In fact, not all files that satisfy timestamp and column filtering will be added to this queue. Hbase will first probe the data in each storefile, scanning only those storefile that have records larger than the current query's rowkey.

The next step is to query the data, and the whole process uses an algorithm similar to merging and sorting. First, the header storefile of the queue is taken through poll, and a record is read from storefile and returned; next, the next record of the storefile is not necessarily the next record of the query result, because the comparison order of the queue is the first rowkey of each storefile that meets the requirements. So, hbase will continue to take the first record from the remaining storefile in the queue and compare it with the second record of the header storefile. If the former is large, it will go back to the second record of storefile; if the latter is large, it will put the header storefile back into the queue for reordering and re-fetch the header storefile of the queue. Then repeat the whole process until you find the HFile where key is located. After narrowing down to the HFile, locate the block according to the index described above and quickly find the corresponding record.

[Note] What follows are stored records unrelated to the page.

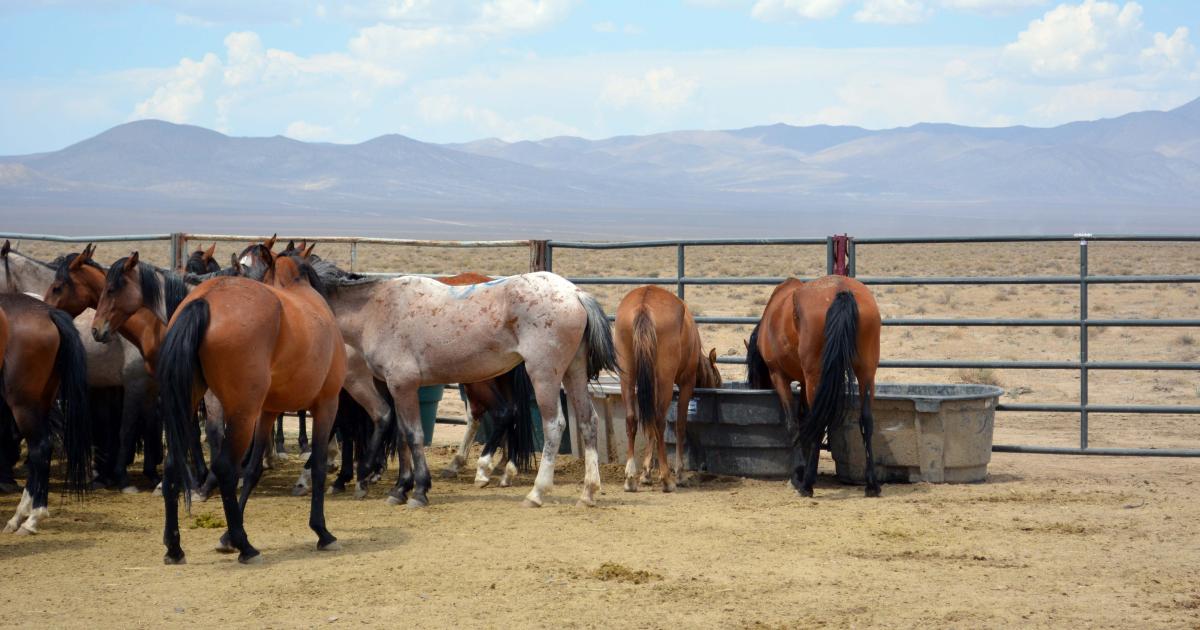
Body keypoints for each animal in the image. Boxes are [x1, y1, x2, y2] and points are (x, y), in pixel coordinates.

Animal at [0, 293, 91, 534]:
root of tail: (48, 312)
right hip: (41, 401)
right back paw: (19, 516)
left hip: (24, 404)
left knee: (40, 448)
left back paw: (32, 518)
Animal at [157, 243, 346, 563]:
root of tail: (205, 301)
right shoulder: (326, 405)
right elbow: (318, 465)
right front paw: (322, 531)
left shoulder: (268, 410)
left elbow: (253, 470)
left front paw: (225, 538)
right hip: (243, 413)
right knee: (224, 468)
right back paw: (246, 547)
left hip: (195, 405)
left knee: (173, 465)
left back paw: (174, 547)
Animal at [303, 256, 615, 509]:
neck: (375, 309)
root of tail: (575, 293)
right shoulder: (395, 388)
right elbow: (402, 435)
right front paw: (399, 488)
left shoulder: (401, 385)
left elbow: (412, 434)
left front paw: (416, 490)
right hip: (573, 372)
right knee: (588, 421)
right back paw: (588, 492)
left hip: (543, 375)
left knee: (553, 425)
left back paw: (536, 492)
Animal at [615, 285, 722, 493]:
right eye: (717, 380)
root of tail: (644, 304)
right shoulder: (686, 383)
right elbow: (680, 425)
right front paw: (679, 473)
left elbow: (648, 428)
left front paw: (646, 473)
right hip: (665, 380)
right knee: (659, 420)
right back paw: (667, 479)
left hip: (628, 377)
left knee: (632, 419)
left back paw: (630, 478)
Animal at [745, 276, 882, 498]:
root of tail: (841, 290)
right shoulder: (803, 381)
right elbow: (804, 418)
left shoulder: (779, 376)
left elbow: (794, 423)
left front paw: (798, 474)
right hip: (867, 373)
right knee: (866, 421)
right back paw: (872, 484)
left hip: (816, 377)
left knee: (819, 422)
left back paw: (807, 484)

On how to sort out the storage structure of HFile and quickly locate rowkey, this is it. I hope the above content can be helpful to you and learn more knowledge. If you think the article is good, you can share it for more people to see.

Welcome to subscribe "Shulou Technology Information " to get latest news, interesting things and hot topics in the IT industry, and controls the hottest and latest Internet news, technology news and IT industry trends.

*The comments in the above article only represent the author's personal views and do not represent the views and positions of this website. If you have more insights, please feel free to contribute and share.